- Bitcoin surges back above USD 8,000 on Tuesday price action
- Kraken hints at resumption of crypto-based financial services in India following the Supreme Court’s overturning of a previous crypto ban
- Indonesia’s commodities regulator approves a new crypto exchange
Bitcoin has thrown off the shackles placed by sellers over the past two days by recapturing USD 8,000 territory today, going as high as USD 8,159 (CoinDesk) before settling just above it as the world’s most prized digital asset looks to find strength amid oversold indicators.
One of the biggest positive headlines this week has been coming. After the Indian Supreme Court overturned a two-year crypto banking ban by the Reserve Bank of India, many observers theorized that it would only be a matter of time before big crypto names in the industry turned their eyes back to the second most populous country in the world.
And it has happened. Kraken, one of the space’s most famous digital assets derivatives and Bitcoin trading platform, has now made a pledge to rebuild its presence in India. Although the references made in its blog announcement were rather vague, it said that it had recommitted to the market there, and points it out as a significant earning opportunity for those willing to fill the void left by companies who exited India after the ban.
Kraken expressed enthusiasm at the legal decision and promised to “recommit resources to grow its service in the region through new features and offerings”. It said that it had provided services to the Indian community before, and by saying that it was excited to help Indian, “with its youthful and tech-savvy population and status among the world’s largest gold and remittance markets”, “send value” abroad, it suggests the firm will tackle crypto remittance. Kraken Head of Global Business Development Sunny Ray, the India founder of Unocoin was quoted as saying:
“This is an incredibly emotional moment for India. Satoshi created Bitcoin because he felt that central banks were inefficient. The fact that the crypto industry just battled, and won, against the central bank located in the second-most populous country in the world is a massive achievement.
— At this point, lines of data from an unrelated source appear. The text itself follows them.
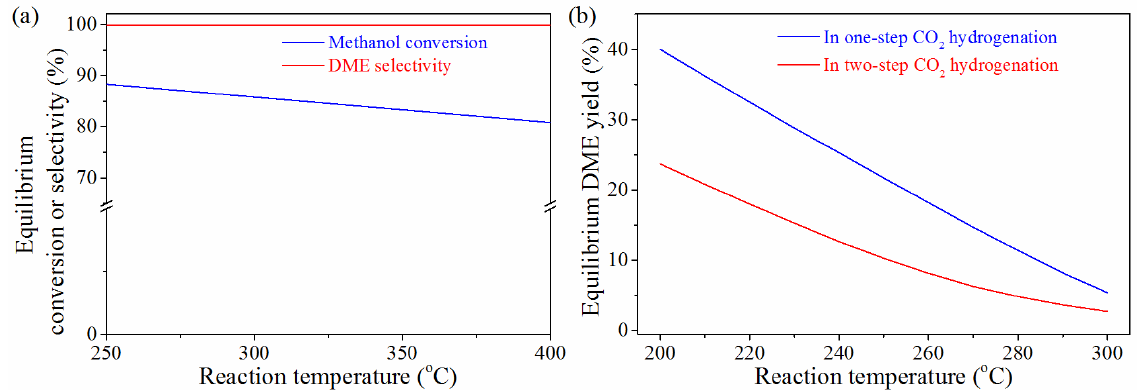
Figure 3. Thermodynamic results in the equilibrium reactions. ( a ) Equilibrium methanol conversion and DME selectivity in the methanol dehydration. ( b ) Equilibrium DME yield in the one-step or two-step CO 2 hydrogenation. Reproduced with permission from Shen et al. [35] and Palomo et al. [42], respectively published by Springer Nature, 2000, and Elsevier, 2019.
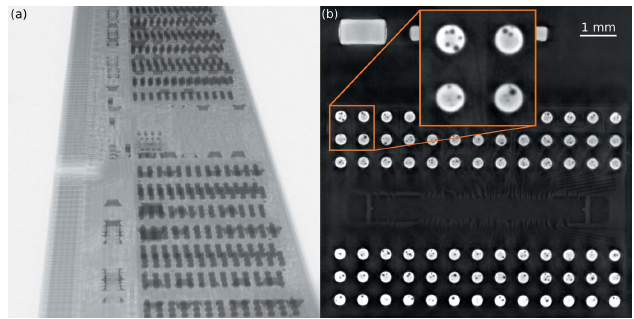
Figure 9 Flip-chip solder bump defects investigation in a DDR3 memory module by cone beam laminography. Projection image ( a ); reconstructed absorption slice ( b ) with a zoomed region showing some of the discovered defects.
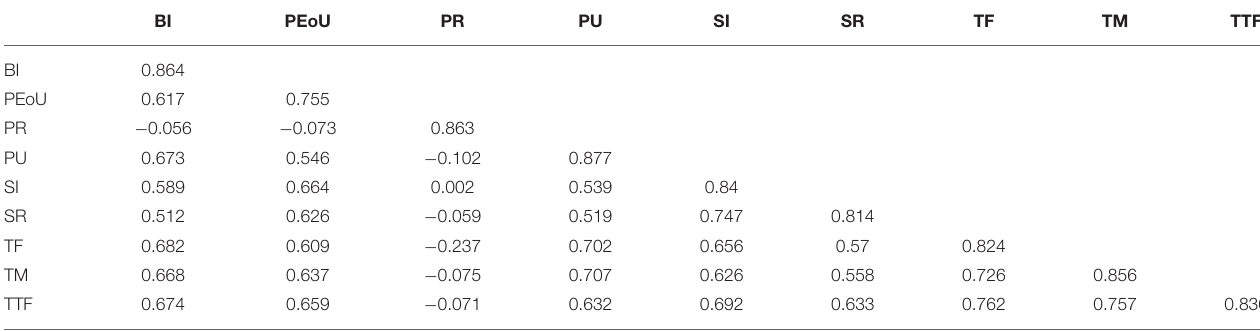
TABLE 6 | Factor correlation coefficients and square roots of average variance extracted (AVE) values*. BI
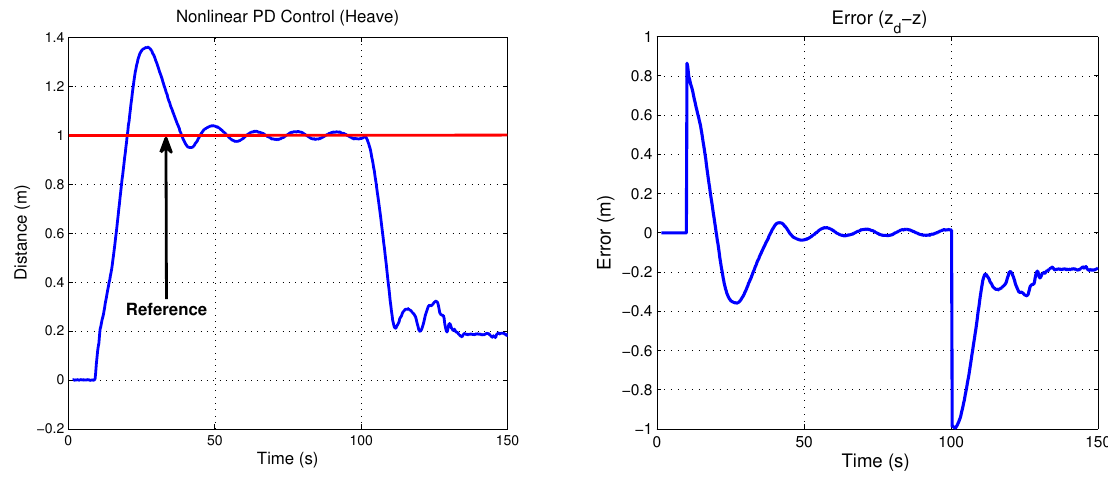
Figure 13. Experimental heave movement and its signal of error in regulation.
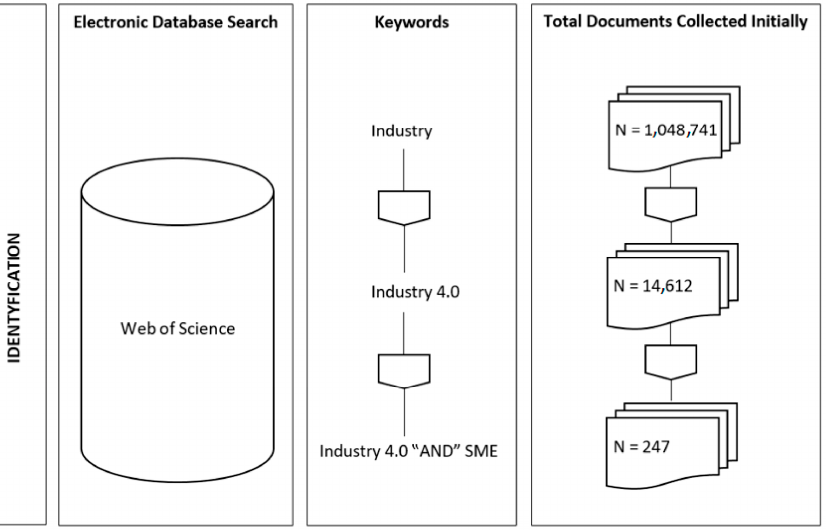
Figure 4. Identification stage of the PRISMA framework related to Industry 4.0 in the SME sector. Source: own study, based on the PRISMA methodology.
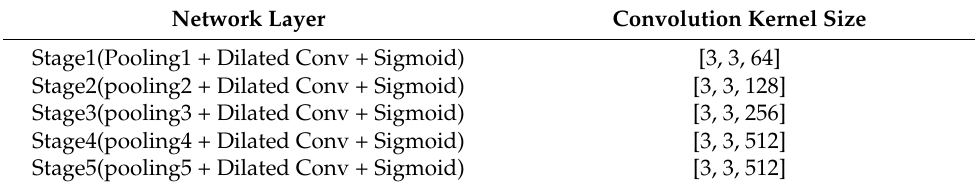
Table 1. Parameters of each stage in the improved HED network.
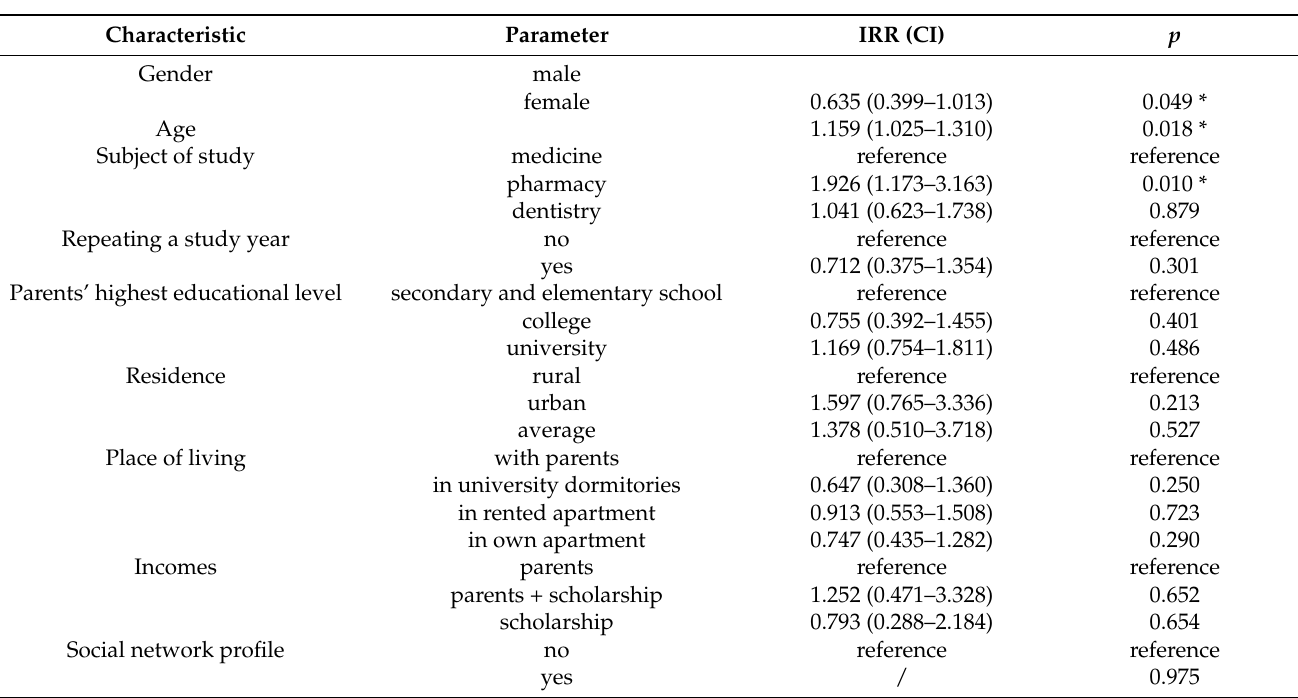
Table 4. Socio-demographic and academic characteristics as predictors of NPS awareness among Serbian future HCPs—negative binomial model ( p -value) and incidence rate ratios (IRR) with 95% confidence intervals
We fought for 1.5 billion people to have the right to access crypto.”
Meanwhile, positive news flows out from Southeast Asia, as the Commodity Futures Trading Regulatory Agency of Indonesia, also known as Bappebti, has now given the thumbs up to Zipmex, a crypto exchange service.
This is actually just the latest in Zipmex’s series of applications to multiple regulators in the Asia Pacific region, following the success of green lights received from Australian and Thai authorities.
Zipmex chief legal officer Bank Yimwilai told CoinTelegraph that the company practised a multi-approach style in attempting to accommodate different regulatory requirements from each individual jurisdiction in the region, but practising the same fundamental philosophies. He explained:
“Even though each jurisdiction has its own sets of rules and regulations, they are rooted in core principles of good corporate governance, strong custody solutions and comprehensive KYC/AML [Know Your Customer and Anti-Money Laundering] policies.”
Yimwilai insisted that the different regulators were typically similar in what they wanted, even in spite of “nuances and small differences”. If anything, he said some of the discrepancies helped to improve overall standards of compliance. He stated:
“Operating across multiple regions has allowed us to adopt the best practice from each particular region. For example, we adopt AML policies that satisfies AUSTRAC, the Australian regulator that regulates money laundering. In addition, SEC Thailand requires institutional-grade custody solutions of digital assets, which we then use in all of the markets that we operate in.”
Today, all crypto exchanges operational in the country are required to register with Bappebti. Successful applications are dependent on proof of secure risk control management, security and transaction systems. This process is part of a new crypto framework of regulations that began last year.